Can't share this digest on Facebook? Here's why.
G.R. No. 150590 – 409 SCRA 428 – Criminal Law – Book 1 – Aggravating Circumstance – Treachery – Hitting Behind the Back – Killing After an Altercation
On July 3, 1997, Ruel Barela, a manager at a construction company confronted security guard Willie Almedilla while the latter was eating. Barela castigated Almedilla for leaving the gate open. They exchanged some word. According to witness accounts, about one minute after the argument and while Barela was already walking away from Almedilla with his back turned, Almedilla fired a shot upon Barela’s back. Barela eventually died.
The trial court convicted Almedilla of murder as it appreciated the qualifying circumstance of treachery.
On appeal, Almedilla contested the propriety of the crime for which he was convicted. He invoked the ruling in People vs Academia, Jr. (307 SCRA 229) where it was ruled that:
…treachery may not be appreciated where an altercation preceded the shooting, and the time between the altercation and shooting was not significant as to create a break in the series of events.
ISSUE: Whether or not treachery qualified the killing to murder?

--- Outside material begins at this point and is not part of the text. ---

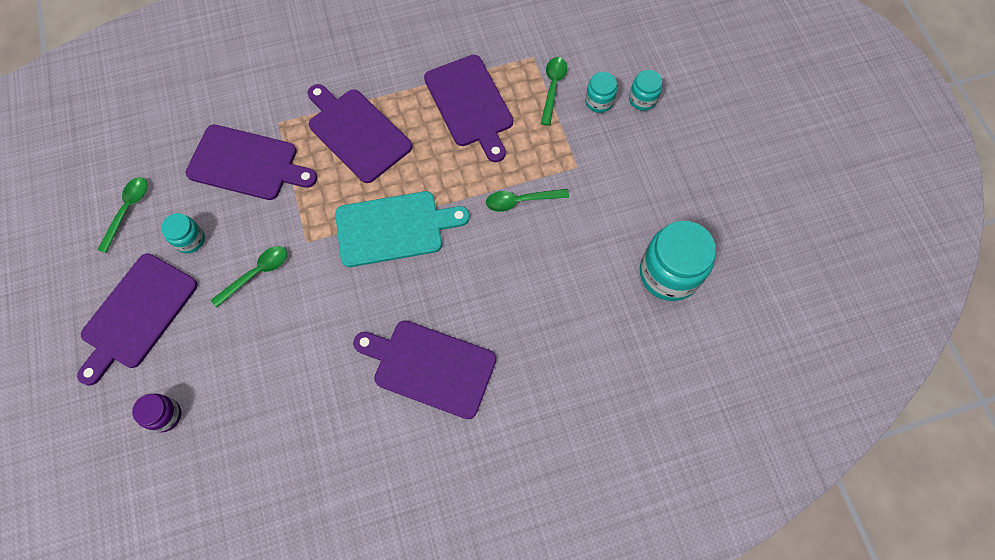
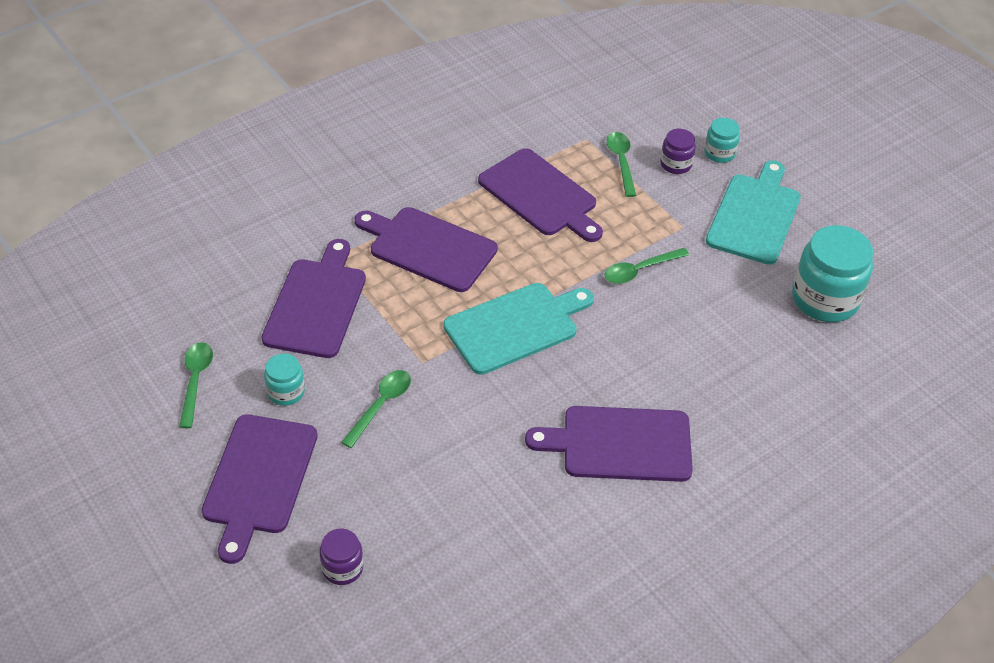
camera: 20 degrees left, 20 degrees down
purple cutting board [185,125,317,200] -> purple cutting board turned 75 degrees counterclockwise [261,239,366,358]
turquoise jar [585,72,617,113] -> purple jar [660,129,696,174]
none -> turquoise cutting board [706,160,801,265]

HELD: Yes. The one minute that lapsed from the time of the argument until the act of shooting by Almedilla is already sufficient for him to formulate the intent to kill Barela. In fact, he made sure that Barela’s back was turned away from him before he shot him thereby ensuring that Barela had no means to defend himself. In other words, the shooting did not immediately follow the altercation. There was still a sufficient break in the series of events. Therefore, treachery was properly appreciated against Almedilla.